» **Extrait du texte**:
════════
Référence : 2022 CF 946

[TRADUCTION FRANÇAISE]

Ottawa (Ontario), le 23 juin 2022

En présence de monsieur le juge Southcott

ENTRE :

HABATAMU BESHU TULLU

demandeur

et

LE MINISTRE DE LA CITOYENNETÉ ET DE L’IMMIGRATION

 

défendeur

JUGEMENT ET MOTIFS

I. Aperçu

[1] Le demandeur sollicite le contrôle judiciaire d’une décision défavorable rendue à l’issue d’un examen des risques avant renvoi [l’ERAR] par laquelle l’agent a conclu qu’il ne serait pas exposé à des risques, du fait de son origine ethnique ou de ses activités politiques au Canada, s’il était renvoyé dans son pays d’origine, l’Éthiopie.

[2] Comme je l’expliquerai plus en détail ci-après, la présente demande est rejetée, car les arguments du demandeur n’établissent pas que la décision rendue à l’issue de l’ERAR est déraisonnable ou inéquitable sur le plan procédural.
════════
[Données enregistrées]

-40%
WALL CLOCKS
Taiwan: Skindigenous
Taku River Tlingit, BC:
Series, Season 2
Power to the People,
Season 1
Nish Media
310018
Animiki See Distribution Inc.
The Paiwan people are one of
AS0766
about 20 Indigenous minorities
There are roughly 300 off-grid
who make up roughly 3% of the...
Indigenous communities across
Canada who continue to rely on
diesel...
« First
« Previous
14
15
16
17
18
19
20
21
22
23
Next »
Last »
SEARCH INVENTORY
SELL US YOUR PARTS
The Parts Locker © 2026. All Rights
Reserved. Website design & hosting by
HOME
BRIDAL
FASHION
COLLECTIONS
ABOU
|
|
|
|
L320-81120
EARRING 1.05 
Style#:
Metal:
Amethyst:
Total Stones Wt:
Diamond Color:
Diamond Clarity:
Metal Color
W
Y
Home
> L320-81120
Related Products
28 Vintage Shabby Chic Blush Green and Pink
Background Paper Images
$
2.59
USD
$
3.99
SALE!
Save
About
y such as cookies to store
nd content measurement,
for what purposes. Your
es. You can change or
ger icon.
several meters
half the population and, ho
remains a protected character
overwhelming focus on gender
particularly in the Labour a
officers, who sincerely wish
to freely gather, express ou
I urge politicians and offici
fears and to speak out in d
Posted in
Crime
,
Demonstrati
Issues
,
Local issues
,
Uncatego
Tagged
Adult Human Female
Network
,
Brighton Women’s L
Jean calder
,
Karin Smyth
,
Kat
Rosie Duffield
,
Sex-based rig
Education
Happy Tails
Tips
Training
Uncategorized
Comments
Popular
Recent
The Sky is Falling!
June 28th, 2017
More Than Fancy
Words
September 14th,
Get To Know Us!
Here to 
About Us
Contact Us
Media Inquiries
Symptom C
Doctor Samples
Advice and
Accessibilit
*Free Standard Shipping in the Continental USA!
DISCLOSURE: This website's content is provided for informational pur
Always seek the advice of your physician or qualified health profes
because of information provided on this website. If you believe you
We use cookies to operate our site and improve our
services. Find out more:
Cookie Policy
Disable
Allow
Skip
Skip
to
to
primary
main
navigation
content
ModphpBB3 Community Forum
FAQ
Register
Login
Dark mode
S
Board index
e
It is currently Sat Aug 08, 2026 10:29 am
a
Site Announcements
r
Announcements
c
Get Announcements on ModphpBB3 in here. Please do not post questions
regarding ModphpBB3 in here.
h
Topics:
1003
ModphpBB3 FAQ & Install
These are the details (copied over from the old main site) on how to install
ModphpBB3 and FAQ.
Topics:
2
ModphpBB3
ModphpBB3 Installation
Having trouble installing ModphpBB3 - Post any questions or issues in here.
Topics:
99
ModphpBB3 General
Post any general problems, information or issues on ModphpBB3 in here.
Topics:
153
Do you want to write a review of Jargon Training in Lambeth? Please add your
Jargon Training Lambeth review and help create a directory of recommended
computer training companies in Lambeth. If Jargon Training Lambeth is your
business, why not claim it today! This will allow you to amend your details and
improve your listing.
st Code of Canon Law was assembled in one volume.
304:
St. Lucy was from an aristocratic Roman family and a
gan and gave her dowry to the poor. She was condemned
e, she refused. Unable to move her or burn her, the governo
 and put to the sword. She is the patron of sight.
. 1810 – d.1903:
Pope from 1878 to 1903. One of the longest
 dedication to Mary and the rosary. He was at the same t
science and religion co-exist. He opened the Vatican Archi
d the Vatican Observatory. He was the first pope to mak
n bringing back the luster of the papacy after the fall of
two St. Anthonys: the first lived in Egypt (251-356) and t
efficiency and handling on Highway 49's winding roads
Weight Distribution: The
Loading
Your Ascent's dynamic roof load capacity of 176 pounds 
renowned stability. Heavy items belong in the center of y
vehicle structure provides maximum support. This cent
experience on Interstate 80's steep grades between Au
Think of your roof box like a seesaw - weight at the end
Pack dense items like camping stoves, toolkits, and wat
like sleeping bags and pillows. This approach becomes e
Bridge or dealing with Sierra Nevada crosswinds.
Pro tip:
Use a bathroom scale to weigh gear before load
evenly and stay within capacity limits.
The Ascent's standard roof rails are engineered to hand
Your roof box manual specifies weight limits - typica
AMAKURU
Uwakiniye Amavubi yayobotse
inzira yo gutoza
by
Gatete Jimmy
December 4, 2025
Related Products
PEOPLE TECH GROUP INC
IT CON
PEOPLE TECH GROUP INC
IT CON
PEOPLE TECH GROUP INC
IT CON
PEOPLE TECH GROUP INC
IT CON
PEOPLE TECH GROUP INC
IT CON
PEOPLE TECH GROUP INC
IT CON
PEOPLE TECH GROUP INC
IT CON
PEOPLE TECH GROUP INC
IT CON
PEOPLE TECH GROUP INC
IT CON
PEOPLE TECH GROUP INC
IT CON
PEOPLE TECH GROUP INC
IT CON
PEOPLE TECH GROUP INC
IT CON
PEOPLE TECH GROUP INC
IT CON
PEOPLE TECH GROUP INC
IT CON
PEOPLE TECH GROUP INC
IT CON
════════
» **Description de la tâche**:
Veuillez donner la suite du jugement de la Cour fédérale sur l'ERAR, en commençant juste après le paragraphe [2].

» **Résultat attendu**:
II. Contexte

[3] Le demandeur, un citoyen de l’Éthiopie, est entré au Canada pour la première fois en janvier 2016, puis a demandé l’asile peu après. Il avait alors soutenu qu’il serait exposé à des risques s’il était renvoyé en Éthiopie du fait de ses opinions politiques réelles ou présumées et de son origine ethnique mixte oromo-sidama. Il avait également déclaré avoir participé en décembre 2015 à une manifestation étudiante contre le gouvernement éthiopien à la suite de laquelle il avait été détenu par les forces de sécurité.

[4] En août 2016, la Section de la protection des réfugiés [la SPR] a accueilli la demande d’asile du demandeur. Même si elle a jugé que le demandeur n’était pas un témoin crédible et qu’il n’avait présenté aucune preuve crédible à l’appui de ses allégations, la SPR a tout de même conclu qu’il était un réfugié au sens de la Convention qui risquerait sérieusement d’être persécuté en Éthiopie du fait de son origine ethnique et de ses opinions politiques présumées.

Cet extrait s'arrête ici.